Cooking up a smoke marker for Fire and Move

16 March 2020

Having failed at our first attempt to create smoke markers for our Fire and Move game, we are going to try again. But this time with cotton wool.

Whether or not the markers work this time round, it will hardly be a financial disaster. Cotton wool costs about 80p for a ton from Tesco's, so we have a lot of material we can play with.

Our aim is to create fire and flame markers for brewed up, burning tanks. We still intend to achieve this by using the original paper clips and pennies as our base.  However this time the plan is  to feed cotton wool through the paper clip to look like smoke and flame and fix it into place with Gorilla superglue.

We then sprayed  the cotton wool with black acrylic paint and then followed up with some grey acrylic paint.

If you want to do this, you will need some paint spray, latex gloves, a cardboard base and an airy space to spray in. We used the neighbour’s garage. 

When we sprayed the cotton wool with the black paint we needed to ensure it was not covering all of the wool in a solid coat. We were looking for a smokey effect. When we were happy with the look of the black paint, let it dry for a few minutes and then added some grey paint - mainly at the top. 

This is to make it look like a bit more like smoke and give a layered effect. Wherever we felt it was too light , we gave it some more black paint. 

Here are the smoke markers with the added grey paint. Smoke is not a uniform colour, so you cannot really get it wrong.

Once they had dried for a few hours, The next stage is to try and imitate the flames that are producing the smoke. To do this, we used two largish brushes and some red and yellow acrylic paints.  

We dabbed away.  adding the yellow paint starting at the bottom and brushing upwards and not worrying too much about how it looks at this stage.  
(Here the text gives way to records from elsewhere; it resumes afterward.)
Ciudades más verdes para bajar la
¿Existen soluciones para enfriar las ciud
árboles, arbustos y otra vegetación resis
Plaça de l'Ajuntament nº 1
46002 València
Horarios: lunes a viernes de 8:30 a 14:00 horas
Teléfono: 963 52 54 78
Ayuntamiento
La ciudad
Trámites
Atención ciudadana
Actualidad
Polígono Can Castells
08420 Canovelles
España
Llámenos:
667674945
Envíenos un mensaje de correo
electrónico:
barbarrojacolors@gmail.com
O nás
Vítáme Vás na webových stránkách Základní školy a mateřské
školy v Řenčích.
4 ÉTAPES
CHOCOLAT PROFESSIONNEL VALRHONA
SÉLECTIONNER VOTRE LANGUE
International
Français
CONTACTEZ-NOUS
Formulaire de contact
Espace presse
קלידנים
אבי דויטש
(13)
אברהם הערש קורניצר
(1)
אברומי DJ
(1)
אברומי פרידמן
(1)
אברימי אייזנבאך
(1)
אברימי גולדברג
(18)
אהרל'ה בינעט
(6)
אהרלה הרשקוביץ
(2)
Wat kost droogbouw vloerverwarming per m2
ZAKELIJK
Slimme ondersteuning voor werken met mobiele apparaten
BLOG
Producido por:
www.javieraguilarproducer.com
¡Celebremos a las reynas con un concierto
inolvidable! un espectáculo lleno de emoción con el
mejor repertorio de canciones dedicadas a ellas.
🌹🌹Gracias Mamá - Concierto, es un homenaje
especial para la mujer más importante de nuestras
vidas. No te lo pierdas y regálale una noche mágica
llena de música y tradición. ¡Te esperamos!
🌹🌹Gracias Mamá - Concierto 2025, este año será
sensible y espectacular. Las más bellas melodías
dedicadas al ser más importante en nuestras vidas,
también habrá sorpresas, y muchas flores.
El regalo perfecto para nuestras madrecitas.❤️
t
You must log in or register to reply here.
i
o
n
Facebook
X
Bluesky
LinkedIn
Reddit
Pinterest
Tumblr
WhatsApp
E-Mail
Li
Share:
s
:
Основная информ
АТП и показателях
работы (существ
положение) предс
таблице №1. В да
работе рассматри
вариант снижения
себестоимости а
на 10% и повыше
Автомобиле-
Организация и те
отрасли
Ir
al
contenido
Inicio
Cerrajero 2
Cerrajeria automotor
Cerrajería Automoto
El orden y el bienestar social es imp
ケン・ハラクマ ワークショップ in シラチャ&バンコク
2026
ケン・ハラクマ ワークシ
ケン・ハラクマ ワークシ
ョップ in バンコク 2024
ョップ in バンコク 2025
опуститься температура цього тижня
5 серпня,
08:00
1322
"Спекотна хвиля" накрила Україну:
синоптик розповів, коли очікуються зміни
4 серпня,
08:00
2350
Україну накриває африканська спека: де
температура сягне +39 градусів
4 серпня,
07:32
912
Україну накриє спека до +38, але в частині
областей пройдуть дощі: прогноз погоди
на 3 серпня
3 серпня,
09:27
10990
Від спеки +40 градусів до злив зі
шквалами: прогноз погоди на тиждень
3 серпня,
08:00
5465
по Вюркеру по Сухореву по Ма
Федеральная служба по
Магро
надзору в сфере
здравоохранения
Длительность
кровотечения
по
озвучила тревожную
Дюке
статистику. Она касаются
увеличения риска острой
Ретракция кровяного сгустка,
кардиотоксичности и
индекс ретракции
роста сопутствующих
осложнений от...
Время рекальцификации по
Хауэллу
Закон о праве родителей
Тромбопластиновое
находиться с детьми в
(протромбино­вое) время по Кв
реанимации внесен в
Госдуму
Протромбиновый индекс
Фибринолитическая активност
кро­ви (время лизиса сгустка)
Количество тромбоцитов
We did the same with the red, dabbing it on as if the yellow wasn’t there so it mixed it up a bit.  This should make it look like the yellow and red are curling around each other and reaching up into the smoke.

I wanted the markers to look energetic, there are lots of reference to the "ammunition cooking off" and exploding.  I hope we have captured that here.


I think these are looking great now and are quite convincing as markers for brewed up, burning and destroyed tanks. So we finally have a solution for homemade and cheap smoke markers, straight from the workbench.